• [Exercise requirements]:
Print the lines of the data word for word, from the line with "order: Anseriformes" through the last line of the data, including both.

• [Records for the task]:
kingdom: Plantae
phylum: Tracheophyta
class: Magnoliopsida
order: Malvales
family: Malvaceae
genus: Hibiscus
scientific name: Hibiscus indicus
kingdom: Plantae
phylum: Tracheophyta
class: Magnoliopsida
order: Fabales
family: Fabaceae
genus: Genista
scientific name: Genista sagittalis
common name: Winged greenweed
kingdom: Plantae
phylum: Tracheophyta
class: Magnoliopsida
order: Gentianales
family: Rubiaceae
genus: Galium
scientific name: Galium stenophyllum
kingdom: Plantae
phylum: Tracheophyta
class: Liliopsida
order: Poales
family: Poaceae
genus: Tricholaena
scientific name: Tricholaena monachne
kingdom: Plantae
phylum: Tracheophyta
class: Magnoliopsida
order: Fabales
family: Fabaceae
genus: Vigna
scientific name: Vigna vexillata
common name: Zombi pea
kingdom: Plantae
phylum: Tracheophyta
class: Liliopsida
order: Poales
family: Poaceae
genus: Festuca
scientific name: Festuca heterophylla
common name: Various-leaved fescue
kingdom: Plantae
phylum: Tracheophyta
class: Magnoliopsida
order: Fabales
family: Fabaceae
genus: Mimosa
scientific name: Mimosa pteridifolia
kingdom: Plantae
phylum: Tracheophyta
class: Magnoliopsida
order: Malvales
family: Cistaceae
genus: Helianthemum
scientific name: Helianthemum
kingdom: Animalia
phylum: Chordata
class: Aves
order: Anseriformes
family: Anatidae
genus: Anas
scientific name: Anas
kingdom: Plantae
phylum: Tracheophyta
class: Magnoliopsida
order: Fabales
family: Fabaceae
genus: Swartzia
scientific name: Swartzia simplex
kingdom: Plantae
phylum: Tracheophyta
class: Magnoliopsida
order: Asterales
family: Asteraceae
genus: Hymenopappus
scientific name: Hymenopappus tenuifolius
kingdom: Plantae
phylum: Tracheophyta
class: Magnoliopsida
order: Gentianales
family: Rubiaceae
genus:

• [Written response]:
order: Anseriformes
family: Anatidae
genus: Anas
scientific name: Anas
kingdom: Plantae
phylum: Tracheophyta
class: Magnoliopsida
order: Fabales
family: Fabaceae
genus: Swartzia
scientific name: Swartzia simplex
kingdom: Plantae
phylum: Tracheophyta
class: Magnoliopsida
order: Asterales
family: Asteraceae
genus: Hymenopappus
scientific name: Hymenopappus tenuifolius
kingdom: Plantae
phylum: Tracheophyta
class: Magnoliopsida
order: Gentianales
family: Rubiaceae
genus:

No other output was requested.